Without the ability to protect their rights by bringing a challenge against an unconstitutional law before it was enforced against them, the abortion clinics effectively lost those rights. The same thing is happening to Internet companies now in states with private-plaintiff age-verification laws. Some pornography companies have stopped providing service in these states altogether, and other companies are adopting age verification.

Laws that are quite likely unconstitutional are changing behavior on the ground, and they are changing it in ways that erode the constitutional argument against them. The more widely used that age verification becomes, the weaker the argument that it is an undue burden on speech or that it is unreliable.
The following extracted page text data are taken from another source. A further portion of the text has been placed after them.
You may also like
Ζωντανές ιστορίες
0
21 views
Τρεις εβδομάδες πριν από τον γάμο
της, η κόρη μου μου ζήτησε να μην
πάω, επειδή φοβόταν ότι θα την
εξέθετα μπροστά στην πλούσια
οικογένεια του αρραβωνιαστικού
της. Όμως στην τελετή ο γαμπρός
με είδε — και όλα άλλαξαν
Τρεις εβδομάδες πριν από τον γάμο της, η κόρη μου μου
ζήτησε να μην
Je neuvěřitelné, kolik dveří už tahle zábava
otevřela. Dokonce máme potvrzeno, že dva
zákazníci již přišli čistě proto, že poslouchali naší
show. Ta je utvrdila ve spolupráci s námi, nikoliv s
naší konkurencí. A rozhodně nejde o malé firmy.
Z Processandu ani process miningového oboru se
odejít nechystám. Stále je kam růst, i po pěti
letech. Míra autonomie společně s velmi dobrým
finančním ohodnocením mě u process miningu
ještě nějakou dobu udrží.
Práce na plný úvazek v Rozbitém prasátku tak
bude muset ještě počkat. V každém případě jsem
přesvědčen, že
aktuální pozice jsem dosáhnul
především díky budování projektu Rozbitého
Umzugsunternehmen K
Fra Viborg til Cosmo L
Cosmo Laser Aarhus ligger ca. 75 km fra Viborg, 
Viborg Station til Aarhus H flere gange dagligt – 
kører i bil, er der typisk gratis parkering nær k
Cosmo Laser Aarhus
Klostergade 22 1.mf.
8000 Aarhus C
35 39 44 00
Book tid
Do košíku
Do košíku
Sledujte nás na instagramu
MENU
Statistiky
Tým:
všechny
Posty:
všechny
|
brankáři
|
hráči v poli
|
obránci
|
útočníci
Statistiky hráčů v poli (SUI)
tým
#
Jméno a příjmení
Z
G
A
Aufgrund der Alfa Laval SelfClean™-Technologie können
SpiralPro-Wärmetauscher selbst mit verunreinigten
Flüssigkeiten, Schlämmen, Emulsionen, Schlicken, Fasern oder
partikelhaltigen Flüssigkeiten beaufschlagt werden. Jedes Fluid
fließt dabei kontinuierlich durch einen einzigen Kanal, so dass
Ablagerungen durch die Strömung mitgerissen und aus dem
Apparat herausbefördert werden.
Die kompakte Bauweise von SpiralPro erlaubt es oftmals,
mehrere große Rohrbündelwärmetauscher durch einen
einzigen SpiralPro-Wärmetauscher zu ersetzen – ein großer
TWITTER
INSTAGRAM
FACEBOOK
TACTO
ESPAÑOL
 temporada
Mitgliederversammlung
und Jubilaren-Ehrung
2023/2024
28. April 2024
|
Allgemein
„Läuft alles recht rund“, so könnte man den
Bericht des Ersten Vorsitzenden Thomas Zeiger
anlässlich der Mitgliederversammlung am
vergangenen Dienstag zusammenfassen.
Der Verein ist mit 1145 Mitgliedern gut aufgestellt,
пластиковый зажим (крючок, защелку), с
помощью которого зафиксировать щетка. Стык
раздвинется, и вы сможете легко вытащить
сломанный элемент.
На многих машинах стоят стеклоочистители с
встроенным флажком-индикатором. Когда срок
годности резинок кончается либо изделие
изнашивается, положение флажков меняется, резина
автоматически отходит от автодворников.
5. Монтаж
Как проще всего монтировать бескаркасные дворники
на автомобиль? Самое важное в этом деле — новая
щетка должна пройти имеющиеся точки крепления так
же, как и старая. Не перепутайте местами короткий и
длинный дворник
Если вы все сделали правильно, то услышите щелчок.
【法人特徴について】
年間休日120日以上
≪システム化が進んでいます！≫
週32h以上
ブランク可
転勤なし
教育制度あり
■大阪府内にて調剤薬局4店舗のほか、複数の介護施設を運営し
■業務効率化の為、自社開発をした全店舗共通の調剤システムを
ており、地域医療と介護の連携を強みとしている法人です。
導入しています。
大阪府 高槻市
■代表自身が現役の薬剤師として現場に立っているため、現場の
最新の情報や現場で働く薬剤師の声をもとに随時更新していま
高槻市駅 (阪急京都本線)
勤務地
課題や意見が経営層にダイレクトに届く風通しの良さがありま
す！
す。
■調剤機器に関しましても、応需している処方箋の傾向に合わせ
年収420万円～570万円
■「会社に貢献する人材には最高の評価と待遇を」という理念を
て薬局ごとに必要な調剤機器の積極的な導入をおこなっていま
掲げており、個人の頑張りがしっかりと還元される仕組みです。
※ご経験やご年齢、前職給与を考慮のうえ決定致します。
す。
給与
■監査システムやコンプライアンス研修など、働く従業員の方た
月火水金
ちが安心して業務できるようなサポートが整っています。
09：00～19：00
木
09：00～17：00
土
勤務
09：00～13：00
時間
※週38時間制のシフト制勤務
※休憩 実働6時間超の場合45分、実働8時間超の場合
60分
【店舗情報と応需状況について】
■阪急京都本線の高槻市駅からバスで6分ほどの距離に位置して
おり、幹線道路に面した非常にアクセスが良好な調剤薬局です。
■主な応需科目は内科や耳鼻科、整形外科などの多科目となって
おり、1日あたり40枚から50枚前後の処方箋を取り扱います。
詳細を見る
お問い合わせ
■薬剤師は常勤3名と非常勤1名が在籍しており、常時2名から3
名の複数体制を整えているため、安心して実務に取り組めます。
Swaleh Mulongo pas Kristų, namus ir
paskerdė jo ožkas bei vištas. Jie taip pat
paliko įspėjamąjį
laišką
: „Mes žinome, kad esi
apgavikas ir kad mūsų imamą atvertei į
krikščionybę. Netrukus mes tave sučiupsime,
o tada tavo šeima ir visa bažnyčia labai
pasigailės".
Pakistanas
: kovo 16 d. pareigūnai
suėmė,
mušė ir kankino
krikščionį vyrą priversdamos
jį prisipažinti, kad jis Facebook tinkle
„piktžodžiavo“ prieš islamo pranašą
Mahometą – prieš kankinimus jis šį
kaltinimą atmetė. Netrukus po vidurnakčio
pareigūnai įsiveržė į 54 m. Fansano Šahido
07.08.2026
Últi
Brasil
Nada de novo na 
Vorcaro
Every provider who knuckles under rather than take the risk of being sued makes it more difficult for others to stand on their rights. If every company complies, then no private plaintiff will sue, and there will never be an opportunity for the courts to decide whether these laws are constitutional. Reno remains good law on the books, but there is a serious danger it might become irrelevant on the Internet.

    • Reno v. American Civil Liberties Union, 521 U.S. 844 (1997).
    • Butler v. Michigan, 352 U.S. 380, 383–84 (1957).
    • For example, NetChoice, LLC v. Griffin, No. 5:23-CV-05105 (W.D. Ark. Aug. 31, 2023).
    • For example, Free Speech Coalition v. Anderson, No. 2:23-CV-287 (D. Utah Aug. 1, 2023).
    • Dobbs v. Jackson Women’s Health Organization, 142 S. Ct. 2228 (2022).